Lines to return, exactly: from the line with "left shoulder: (475, 472)" to the line with "left knee: (121, 576)" in the entries below, both included.

^^^^^^^^^^^^^^^^

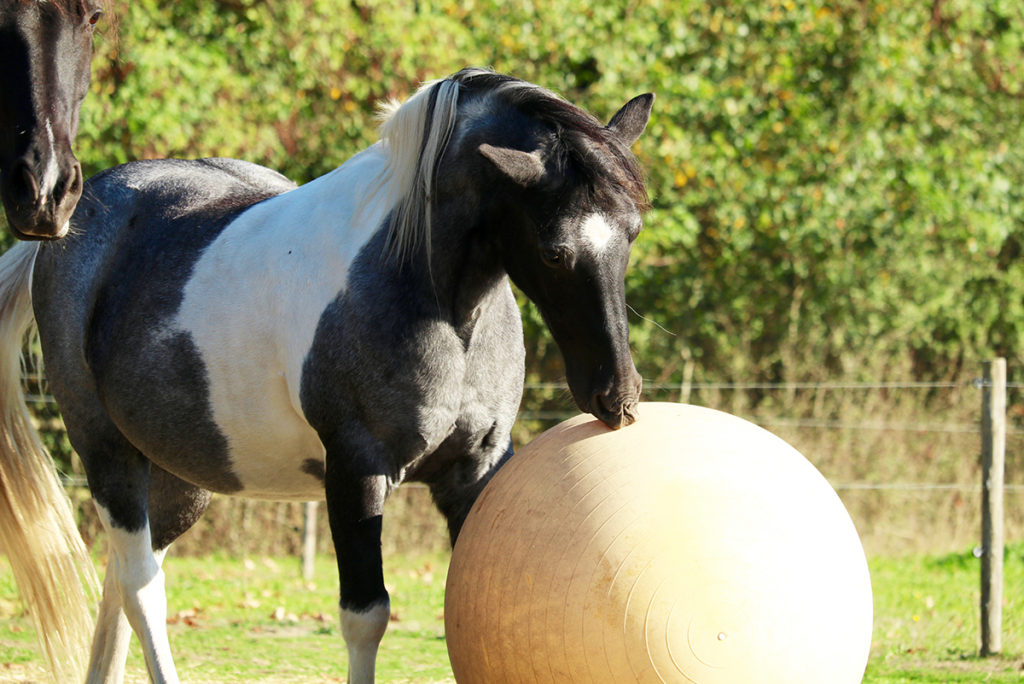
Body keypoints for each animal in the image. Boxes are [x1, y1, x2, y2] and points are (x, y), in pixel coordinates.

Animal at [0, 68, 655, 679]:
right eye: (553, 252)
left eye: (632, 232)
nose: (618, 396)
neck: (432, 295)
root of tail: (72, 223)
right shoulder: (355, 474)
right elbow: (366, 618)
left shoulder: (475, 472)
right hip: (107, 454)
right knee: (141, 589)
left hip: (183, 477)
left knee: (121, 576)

^^^^^^^^^^^^^^^^

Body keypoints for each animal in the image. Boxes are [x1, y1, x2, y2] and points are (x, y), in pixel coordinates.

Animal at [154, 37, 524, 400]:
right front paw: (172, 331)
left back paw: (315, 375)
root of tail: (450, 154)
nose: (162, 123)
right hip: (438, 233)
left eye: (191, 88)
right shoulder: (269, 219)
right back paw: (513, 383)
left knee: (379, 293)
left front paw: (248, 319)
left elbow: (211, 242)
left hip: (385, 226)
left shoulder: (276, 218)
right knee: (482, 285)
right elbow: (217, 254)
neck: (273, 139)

^^^^^^^^^^^^^^^^

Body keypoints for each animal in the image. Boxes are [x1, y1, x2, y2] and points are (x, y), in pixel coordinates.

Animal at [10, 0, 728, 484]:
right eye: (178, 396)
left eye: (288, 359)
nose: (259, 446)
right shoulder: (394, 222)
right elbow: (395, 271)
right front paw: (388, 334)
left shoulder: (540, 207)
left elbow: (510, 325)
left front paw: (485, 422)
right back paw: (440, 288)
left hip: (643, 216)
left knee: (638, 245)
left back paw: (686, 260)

^^^^^^^^^^^^^^^^

▶ _Exercise output_:
left shoulder: (475, 472)
right hip: (107, 454)
right knee: (141, 589)
left hip: (183, 477)
left knee: (121, 576)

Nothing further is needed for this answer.